Task goal: Would you transcribe each entry that follows word for word, minus the images?

Provided data:
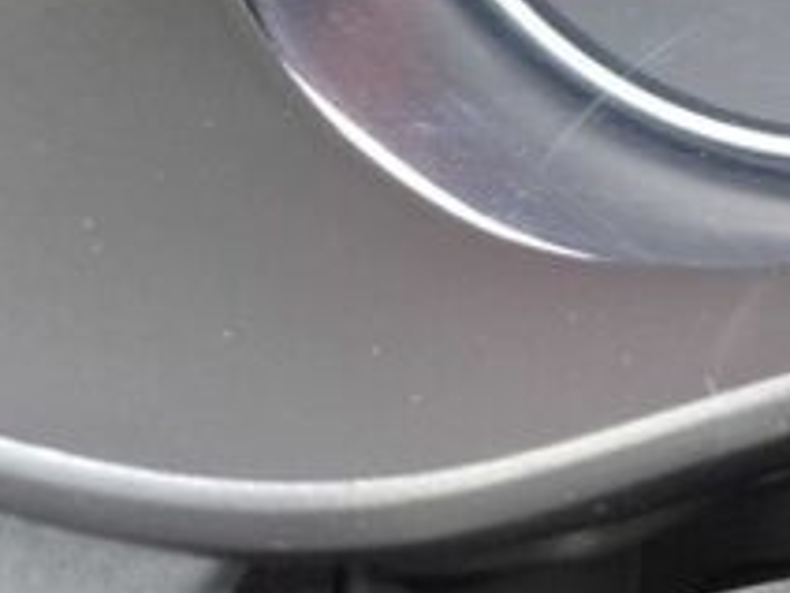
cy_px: -52
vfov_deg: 13.1
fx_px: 2533
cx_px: 1714
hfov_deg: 14.0
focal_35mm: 111
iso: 200
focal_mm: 5.54
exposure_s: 1/50
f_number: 1.8
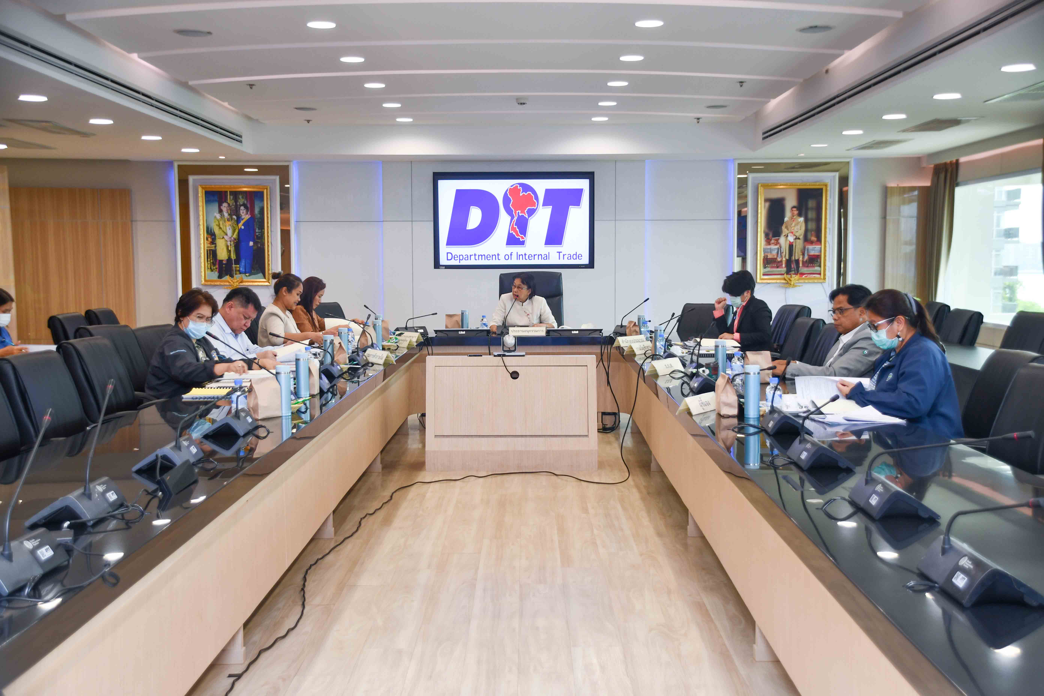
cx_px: 522
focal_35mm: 48
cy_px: 348
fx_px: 1392
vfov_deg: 28.1
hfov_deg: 41.1
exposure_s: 1/60
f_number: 4.2
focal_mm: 32
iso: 250
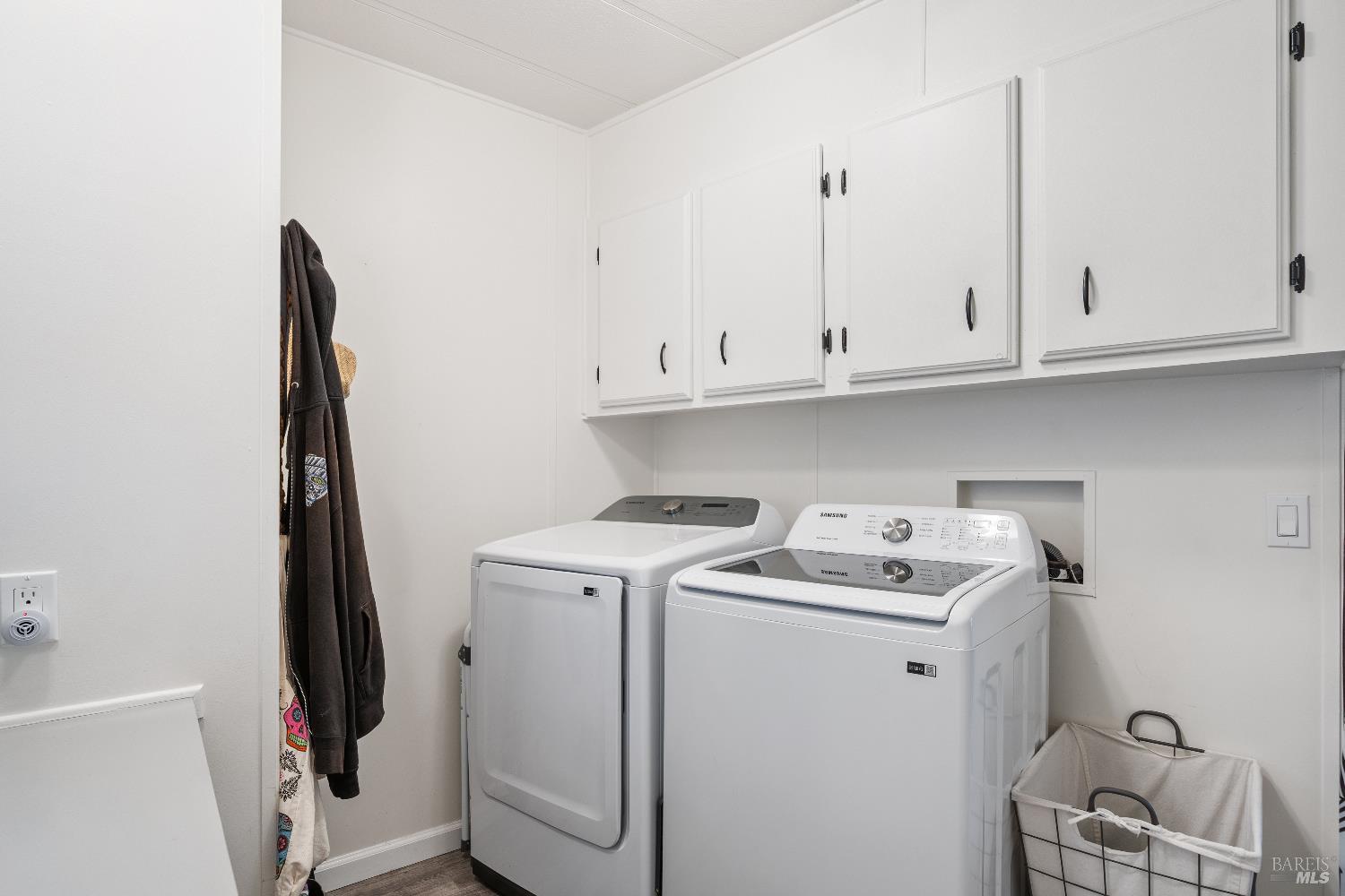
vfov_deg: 67.4
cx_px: 672
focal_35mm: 18
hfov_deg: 90.0
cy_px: 448
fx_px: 672
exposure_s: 1/10
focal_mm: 18
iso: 320
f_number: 8
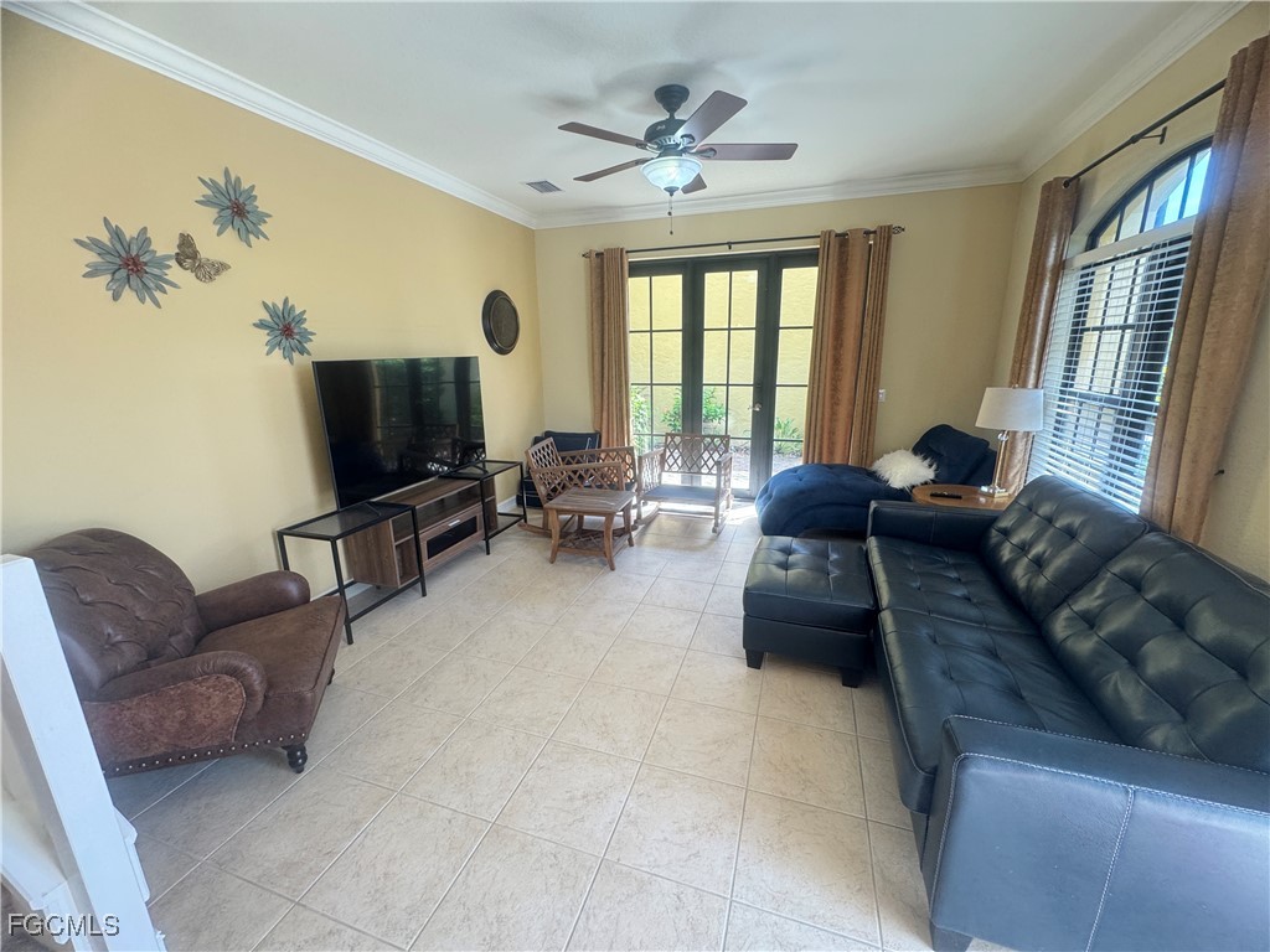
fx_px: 514
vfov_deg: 85.7
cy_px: 476
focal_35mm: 14
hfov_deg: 102.1
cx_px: 635
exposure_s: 1/120
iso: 200
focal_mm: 2.22
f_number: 2.2
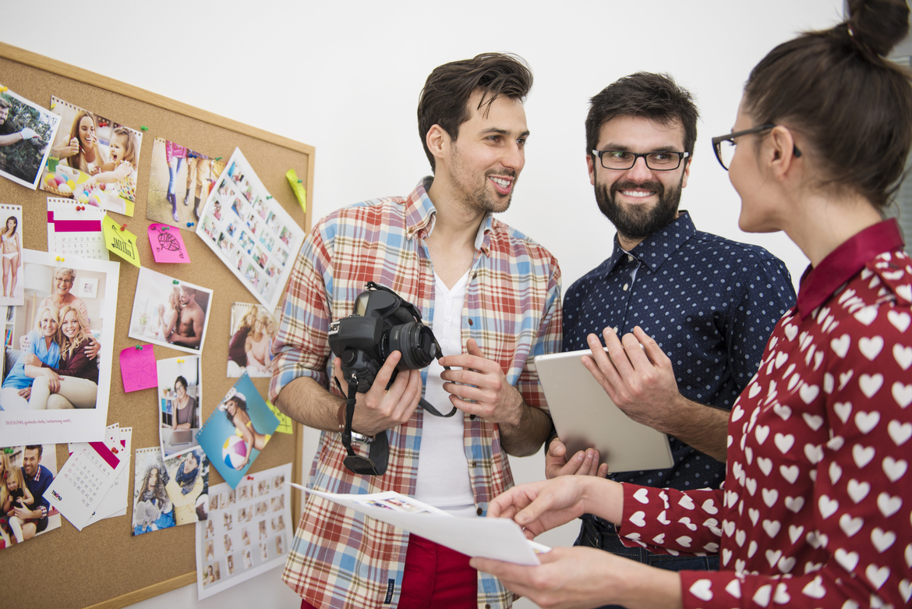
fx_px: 862
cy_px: 304
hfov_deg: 55.8
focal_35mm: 34
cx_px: 456
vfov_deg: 38.9
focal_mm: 34
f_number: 2.8
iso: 100
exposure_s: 1/60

Reply:
cy_px: -52
vfov_deg: 13.1
fx_px: 2533
cx_px: 1714
hfov_deg: 14.0
focal_35mm: 111
iso: 200
focal_mm: 5.54
exposure_s: 1/50
f_number: 1.8
cx_px: 522
focal_35mm: 48
cy_px: 348
fx_px: 1392
vfov_deg: 28.1
hfov_deg: 41.1
exposure_s: 1/60
f_number: 4.2
focal_mm: 32
iso: 250
vfov_deg: 67.4
cx_px: 672
focal_35mm: 18
hfov_deg: 90.0
cy_px: 448
fx_px: 672
exposure_s: 1/10
focal_mm: 18
iso: 320
f_number: 8
fx_px: 514
vfov_deg: 85.7
cy_px: 476
focal_35mm: 14
hfov_deg: 102.1
cx_px: 635
exposure_s: 1/120
iso: 200
focal_mm: 2.22
f_number: 2.2
fx_px: 862
cy_px: 304
hfov_deg: 55.8
focal_35mm: 34
cx_px: 456
vfov_deg: 38.9
focal_mm: 34
f_number: 2.8
iso: 100
exposure_s: 1/60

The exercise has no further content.